▶ CONSIGNE ATTRIBUÉE A
D'après le texte sur les malwares et le RBN, entre quels montants varient les prix des toolkits vendus au marché noir ?
▶ CONSIGNE ATTRIBUÉE B
Prolongez le texte sur les malwares et le RBN à la suite de sa dernière phrase.

▶ TEXTE PRÉSENTÉ
##########

Un malware peut revêtir un grand nombre de formes, du simple virus au cheval de Troie capable d'intégrer la machine dans un botnet, en passant par les outils de contrôle à distance (variantes de chevaux de Troie, anciennement Sub7, BO, plus récemment RAT ou autre webshell). Le cas présent concerne donc une infime partie des malwares existants, également appelée "crimeware".

Car MPack n'est pas un cas isolé: il existe plusieurs toolkits en vente au marché noir, tel que IcePack ou TraficPro. De plus, les prix peuvent varier de 20$ à quelques centaines de $, ce qui les rend assez accessibles. Pire encore, certains outils sont accompagnés d'un véritable service après-vente! SecurityFocus a d'ailleurs publié une interview forte intéressante d'un des développeurs de MPack.


Le RBN

Que l'on s'intéresse de près ou de loin aux événements ci-dessus, certains éléments sortent du lot et semblent relativement récurrents. C'est notamment le cas avec le RBN, cité par exemple dans cet article.

Le RBN ou "Russian Business Network" est mis en cause dans beaucoup d'analyses, comme source importante de trafic illicite ou d'attaques diverses. L'article précédent mentionne ainsi:


"(...)is tied closely to the Russian Business Network (RBN), through which many Internet-based attacks take place today. The RBN has become a virtual safe house for attacks out of Saint Petersburg, Russia, responsible for phishing Relevant Products/Services, child pornography, and other illicit operations(...)"

##########

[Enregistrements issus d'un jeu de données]
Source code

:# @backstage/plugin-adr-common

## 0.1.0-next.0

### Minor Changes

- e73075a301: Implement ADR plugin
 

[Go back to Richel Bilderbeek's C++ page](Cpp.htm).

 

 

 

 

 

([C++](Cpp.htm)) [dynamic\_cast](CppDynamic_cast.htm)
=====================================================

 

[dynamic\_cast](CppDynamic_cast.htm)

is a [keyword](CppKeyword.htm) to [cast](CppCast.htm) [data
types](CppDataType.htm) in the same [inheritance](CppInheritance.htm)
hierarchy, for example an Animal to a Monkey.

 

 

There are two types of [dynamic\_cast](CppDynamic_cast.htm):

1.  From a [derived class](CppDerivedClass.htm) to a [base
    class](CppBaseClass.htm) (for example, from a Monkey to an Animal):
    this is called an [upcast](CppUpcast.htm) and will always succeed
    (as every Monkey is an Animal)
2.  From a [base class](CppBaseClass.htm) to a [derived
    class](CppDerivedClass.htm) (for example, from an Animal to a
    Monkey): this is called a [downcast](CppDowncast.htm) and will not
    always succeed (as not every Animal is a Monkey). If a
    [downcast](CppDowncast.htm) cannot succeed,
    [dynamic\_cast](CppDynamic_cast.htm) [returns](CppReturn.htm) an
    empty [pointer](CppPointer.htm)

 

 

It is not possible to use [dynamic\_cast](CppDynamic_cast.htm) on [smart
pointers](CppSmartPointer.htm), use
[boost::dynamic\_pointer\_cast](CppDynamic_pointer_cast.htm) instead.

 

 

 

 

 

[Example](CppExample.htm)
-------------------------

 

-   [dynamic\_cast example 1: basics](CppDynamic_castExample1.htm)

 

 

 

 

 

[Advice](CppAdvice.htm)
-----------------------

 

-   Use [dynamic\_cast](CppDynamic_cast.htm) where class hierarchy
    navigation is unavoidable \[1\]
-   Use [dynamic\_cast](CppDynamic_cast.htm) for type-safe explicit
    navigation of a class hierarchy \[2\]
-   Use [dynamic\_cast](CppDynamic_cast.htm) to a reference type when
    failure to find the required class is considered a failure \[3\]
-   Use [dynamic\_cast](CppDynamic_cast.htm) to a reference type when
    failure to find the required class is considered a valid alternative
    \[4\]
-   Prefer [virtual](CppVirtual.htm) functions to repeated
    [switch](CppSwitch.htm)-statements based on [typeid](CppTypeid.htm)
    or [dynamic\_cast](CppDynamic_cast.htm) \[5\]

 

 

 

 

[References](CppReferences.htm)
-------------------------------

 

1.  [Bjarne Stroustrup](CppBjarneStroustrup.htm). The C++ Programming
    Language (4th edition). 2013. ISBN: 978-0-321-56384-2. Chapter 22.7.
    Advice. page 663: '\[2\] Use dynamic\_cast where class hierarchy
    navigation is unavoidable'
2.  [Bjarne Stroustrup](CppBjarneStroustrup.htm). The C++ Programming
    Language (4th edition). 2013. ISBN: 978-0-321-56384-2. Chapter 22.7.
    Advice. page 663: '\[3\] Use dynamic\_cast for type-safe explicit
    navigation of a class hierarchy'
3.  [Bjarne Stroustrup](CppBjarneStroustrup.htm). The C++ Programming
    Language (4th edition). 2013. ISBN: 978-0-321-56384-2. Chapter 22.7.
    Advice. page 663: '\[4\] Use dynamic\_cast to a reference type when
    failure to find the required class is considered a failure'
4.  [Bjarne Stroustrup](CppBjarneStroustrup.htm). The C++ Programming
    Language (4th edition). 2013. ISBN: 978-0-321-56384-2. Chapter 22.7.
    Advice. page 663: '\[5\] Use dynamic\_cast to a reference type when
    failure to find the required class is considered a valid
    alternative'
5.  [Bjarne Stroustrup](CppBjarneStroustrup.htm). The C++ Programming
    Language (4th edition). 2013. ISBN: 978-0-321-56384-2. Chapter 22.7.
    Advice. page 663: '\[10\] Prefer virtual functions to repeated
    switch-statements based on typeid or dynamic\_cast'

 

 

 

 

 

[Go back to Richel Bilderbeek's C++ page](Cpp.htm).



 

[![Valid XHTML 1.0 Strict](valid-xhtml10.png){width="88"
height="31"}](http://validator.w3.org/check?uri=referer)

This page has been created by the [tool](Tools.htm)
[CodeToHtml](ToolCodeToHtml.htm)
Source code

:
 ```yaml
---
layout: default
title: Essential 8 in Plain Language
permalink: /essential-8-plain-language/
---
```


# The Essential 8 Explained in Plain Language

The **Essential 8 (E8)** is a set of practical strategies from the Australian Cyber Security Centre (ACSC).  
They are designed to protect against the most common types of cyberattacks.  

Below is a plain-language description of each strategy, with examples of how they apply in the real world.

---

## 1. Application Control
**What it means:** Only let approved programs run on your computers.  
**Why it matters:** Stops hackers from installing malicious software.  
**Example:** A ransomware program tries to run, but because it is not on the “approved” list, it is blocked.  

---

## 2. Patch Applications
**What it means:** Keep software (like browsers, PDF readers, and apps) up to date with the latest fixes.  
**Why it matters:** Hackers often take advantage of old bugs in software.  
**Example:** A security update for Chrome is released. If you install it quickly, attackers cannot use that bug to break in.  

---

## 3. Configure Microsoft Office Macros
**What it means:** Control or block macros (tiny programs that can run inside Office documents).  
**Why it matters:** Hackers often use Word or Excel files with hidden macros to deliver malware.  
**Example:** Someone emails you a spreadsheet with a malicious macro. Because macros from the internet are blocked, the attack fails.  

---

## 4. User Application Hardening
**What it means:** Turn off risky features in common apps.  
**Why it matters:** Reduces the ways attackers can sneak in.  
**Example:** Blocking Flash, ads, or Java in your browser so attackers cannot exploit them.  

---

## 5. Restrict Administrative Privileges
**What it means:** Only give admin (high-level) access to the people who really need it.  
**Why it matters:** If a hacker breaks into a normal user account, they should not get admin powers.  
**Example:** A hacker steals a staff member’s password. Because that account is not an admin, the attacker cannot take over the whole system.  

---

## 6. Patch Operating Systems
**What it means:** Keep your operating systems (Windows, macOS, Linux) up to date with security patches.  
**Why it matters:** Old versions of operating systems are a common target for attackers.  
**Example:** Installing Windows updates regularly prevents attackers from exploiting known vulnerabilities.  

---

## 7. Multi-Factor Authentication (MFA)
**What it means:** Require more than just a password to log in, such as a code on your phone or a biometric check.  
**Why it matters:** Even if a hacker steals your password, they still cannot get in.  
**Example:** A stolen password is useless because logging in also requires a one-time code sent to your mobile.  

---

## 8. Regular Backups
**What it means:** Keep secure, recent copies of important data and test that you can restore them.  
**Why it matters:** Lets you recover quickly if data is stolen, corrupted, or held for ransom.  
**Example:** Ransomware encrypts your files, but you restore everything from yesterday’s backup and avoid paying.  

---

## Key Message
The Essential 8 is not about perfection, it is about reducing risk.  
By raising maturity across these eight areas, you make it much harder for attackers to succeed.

##########

▶ RÉPONSE A
Ils varient de 20 $ à quelques centaines de dollars.

▶ RÉPONSE B
La même source (iDefense) est citée dans un autre article:
"An organized crime network is distributing malware that takes advantage of rootkits and a state-of-the-art HTML injection to phish consumers as they browse the web, according to a new report from VeriSign's iDefense labs. The malware code operates from an IP address registered to the Russian Business Network (RBN). As a result, iDefense advised monitoring network traffic to the remote RBN server at the IP address 81.95.147.107 to look for suspicious activity related to the attack. This isn't the first time RBN has struck innocent users. The address and the group were responsible for the Corpse Spyware Nuclear Grabber/Haxdoor attacks conducted in January 2007." - SC Magazine March 3, 2007

L'auteur du blog identifie même certaines sources de la menace, adresses appartenant au RBN.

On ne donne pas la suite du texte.